Deena and I have just finished the Vipassana, ten-day, silent meditation course. One is completely off the communications grid, without phones and computers. All participants are silent, including even gestures to each other or making eye contact. One practises the meditation technique almost the entire day, from the wake-up gong at 4:00am until lights out at 10:00pm.
The dining hall reminded me of that scene in the movie The Frisco Kid in which Gene Wilder, playing a bungling rabbi, is recovering in a monastery that practices silence. Eating at their table, he says pretty loudly “Pass the salt please.” All the monks give him admonishing looks. “Oh, I know, ” he says, “No talking.” Then he whispers it, “Pass the salt.” I was so tempted to repeat this hilarious scene in the dining hall at the meditation camp.
Kaufman, Texas was really cold the whole time with just a few warm days. I couldn’t fall asleep the first night because it was off my normal schedule. I had maybe three or four hours of sleep and consequently caught a cold the first day. I suffered all week.

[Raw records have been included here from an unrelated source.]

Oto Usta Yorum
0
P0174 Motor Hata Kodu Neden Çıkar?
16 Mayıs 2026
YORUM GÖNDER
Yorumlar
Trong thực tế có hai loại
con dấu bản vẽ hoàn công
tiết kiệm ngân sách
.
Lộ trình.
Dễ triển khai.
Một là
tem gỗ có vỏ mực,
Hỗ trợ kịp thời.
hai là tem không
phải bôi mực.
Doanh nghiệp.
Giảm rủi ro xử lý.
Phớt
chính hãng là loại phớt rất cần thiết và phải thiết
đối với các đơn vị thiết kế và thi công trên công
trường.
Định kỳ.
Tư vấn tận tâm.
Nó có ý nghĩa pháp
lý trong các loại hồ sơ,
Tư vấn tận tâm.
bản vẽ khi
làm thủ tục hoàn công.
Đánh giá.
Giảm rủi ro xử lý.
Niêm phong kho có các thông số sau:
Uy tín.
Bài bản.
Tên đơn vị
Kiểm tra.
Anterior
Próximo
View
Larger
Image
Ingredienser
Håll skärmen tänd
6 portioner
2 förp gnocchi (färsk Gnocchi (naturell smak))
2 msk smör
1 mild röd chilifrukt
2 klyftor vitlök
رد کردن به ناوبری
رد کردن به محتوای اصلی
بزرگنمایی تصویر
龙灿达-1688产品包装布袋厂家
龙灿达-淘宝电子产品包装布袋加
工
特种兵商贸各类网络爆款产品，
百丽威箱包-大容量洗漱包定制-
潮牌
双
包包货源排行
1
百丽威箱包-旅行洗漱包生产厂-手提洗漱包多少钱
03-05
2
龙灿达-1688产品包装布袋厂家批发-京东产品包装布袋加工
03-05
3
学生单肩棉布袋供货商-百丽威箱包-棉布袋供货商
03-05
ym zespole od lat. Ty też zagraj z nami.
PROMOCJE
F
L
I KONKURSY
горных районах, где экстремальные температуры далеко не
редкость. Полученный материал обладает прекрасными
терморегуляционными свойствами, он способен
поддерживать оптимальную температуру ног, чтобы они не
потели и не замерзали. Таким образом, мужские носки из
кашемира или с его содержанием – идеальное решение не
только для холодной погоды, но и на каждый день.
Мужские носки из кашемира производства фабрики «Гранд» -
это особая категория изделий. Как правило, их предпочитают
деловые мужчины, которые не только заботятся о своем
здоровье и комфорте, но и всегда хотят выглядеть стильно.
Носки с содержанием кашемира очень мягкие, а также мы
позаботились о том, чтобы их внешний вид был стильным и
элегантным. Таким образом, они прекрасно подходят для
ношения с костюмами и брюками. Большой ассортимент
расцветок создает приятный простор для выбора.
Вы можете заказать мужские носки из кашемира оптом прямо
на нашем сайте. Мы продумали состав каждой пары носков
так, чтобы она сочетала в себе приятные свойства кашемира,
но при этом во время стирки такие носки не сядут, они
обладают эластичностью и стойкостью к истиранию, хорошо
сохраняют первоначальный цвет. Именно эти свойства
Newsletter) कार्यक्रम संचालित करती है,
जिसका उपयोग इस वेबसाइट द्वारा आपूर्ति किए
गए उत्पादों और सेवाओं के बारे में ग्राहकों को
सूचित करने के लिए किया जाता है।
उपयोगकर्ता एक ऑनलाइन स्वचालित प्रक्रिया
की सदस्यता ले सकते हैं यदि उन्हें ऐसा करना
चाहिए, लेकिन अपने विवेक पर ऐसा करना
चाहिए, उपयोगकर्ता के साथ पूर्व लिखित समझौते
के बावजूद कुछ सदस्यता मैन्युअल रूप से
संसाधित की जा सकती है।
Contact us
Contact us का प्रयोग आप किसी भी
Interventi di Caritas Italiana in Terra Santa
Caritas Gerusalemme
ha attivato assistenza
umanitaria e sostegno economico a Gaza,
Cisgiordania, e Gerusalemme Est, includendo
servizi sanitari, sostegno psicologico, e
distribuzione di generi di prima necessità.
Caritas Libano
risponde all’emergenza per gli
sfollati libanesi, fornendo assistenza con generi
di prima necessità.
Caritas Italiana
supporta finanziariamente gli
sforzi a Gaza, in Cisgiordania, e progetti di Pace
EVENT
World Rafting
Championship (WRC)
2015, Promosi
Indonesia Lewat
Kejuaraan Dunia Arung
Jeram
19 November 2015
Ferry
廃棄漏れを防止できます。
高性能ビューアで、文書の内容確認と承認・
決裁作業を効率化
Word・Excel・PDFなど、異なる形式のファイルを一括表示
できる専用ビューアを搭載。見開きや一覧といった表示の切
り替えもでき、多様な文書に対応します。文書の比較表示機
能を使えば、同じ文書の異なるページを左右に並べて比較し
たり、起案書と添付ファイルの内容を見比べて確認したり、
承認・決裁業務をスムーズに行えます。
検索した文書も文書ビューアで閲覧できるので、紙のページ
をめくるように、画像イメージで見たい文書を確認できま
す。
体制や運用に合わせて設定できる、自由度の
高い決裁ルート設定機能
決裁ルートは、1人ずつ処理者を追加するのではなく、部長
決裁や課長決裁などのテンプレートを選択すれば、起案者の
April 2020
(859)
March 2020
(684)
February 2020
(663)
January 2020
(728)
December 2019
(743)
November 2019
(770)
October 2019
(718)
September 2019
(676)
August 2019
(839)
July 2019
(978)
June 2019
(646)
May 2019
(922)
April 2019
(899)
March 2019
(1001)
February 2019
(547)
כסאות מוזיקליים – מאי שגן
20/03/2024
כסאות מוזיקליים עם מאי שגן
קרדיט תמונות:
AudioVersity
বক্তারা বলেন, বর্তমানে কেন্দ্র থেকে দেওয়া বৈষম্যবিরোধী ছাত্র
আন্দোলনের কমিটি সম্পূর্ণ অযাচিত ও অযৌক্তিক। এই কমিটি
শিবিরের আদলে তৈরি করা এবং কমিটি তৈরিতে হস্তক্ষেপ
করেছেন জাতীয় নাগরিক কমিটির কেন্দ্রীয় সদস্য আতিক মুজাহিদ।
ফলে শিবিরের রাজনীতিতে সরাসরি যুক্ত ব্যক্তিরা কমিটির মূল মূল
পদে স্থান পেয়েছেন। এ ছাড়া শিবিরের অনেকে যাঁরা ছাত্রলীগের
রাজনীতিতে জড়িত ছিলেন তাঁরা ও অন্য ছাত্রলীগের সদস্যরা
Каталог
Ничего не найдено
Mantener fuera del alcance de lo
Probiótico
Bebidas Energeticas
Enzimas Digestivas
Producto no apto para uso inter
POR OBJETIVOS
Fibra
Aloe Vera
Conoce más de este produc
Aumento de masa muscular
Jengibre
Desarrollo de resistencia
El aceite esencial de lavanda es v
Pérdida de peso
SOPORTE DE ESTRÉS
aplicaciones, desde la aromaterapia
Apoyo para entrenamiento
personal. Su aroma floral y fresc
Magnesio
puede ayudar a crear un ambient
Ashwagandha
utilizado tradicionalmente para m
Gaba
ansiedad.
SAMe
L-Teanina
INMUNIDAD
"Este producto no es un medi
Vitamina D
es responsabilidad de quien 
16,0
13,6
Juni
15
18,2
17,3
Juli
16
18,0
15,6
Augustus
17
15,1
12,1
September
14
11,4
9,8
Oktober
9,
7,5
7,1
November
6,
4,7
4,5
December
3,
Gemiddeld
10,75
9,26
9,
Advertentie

Exhausted that first day with a cold and no sleep, I tried to skip a meditation and the dorm manager came to get me. The oxymoron “Nazi meditation camp” came to mind. (Okay, that’s a joke. You’re supposed to laugh here.) Seriously, I discovered that new parts of the technique were either taught or reinforced at the mandatory group meditations. I would have missed what I came to learn.
The men and women were separated. Deena and I slept in separate dormitories and were prohibited from speaking to each other. In the meditation hall the women and men sat on different sides of the room. It reminded me of an orthodox, Jewish synagogue where the women and men sit on different sides and are separated by a curtain.
The meditation technique that is taught, however, is authentic. It has a pedigree that goes back to the time of Buddha himself. Meditation, practiced regularly, has incredible benefits. MRI studies have shown that meditation brings about changes in the structure of the brain.
This Goenka Vipassana technique is only taught in a ten-day retreat. There are schools all over the world and the course is absolutely free. It is supported entirely by donations from graduated students. First-time students are allowed to make a donation only after they have completed the course.
Interestingly, I was having dreams and waking dreams of death and dying in weird situations. I dreamt of myself dying, of Deena dying and of other people dying.
The strangest vision was a dream that some mass killer came into the retreat and mowed everyone down with a machine gun. This dream recurred at least once. I figured that maybe it was caused by being in the middle of fundamentalist Christian territory. Maybe the retreat looks like a cult to them. Or perhaps, it resulted from being only 100 miles from Waco, Texas where David Koresh and 75 other Branch Davidians died in a raid by the FBI.
Oddly, after the course when Deena and I talked, it turned out that she had the same experience with the death and dying dreams. She even had a similar dream of a mass murderer attacking our retreat. What a weird coincidence!
Of course, death and dying in dreams is not about actual death. It is symbolic of great transition, significant transformation and change. It’s perfectly logical. Vipassana meditation releases karma and sankhara, resulting in great personal transformation.
Sankhara (or saṅkhāra in Pali) is the deep conditioning of the mind to classify events as being negative or positive, or to view the world with a personal filter. If one person looks at a white wall with rose-colored glasses, he sees a rose wall. His companion, who is wearing green glasses, sees a green wall. Vipassana meditation removes these filters so that one can see the wall as white. The enlightened mind sees reality as it really is, not as one wants it to be.
During the process of meditating regularly, these sankharas manifest themselves and are released. Depending on how deep is the conditioning, the process may continue for a long time. Each release frees the meditator of a little suffering (in the Buddhist way) and allows him to be just a little happier.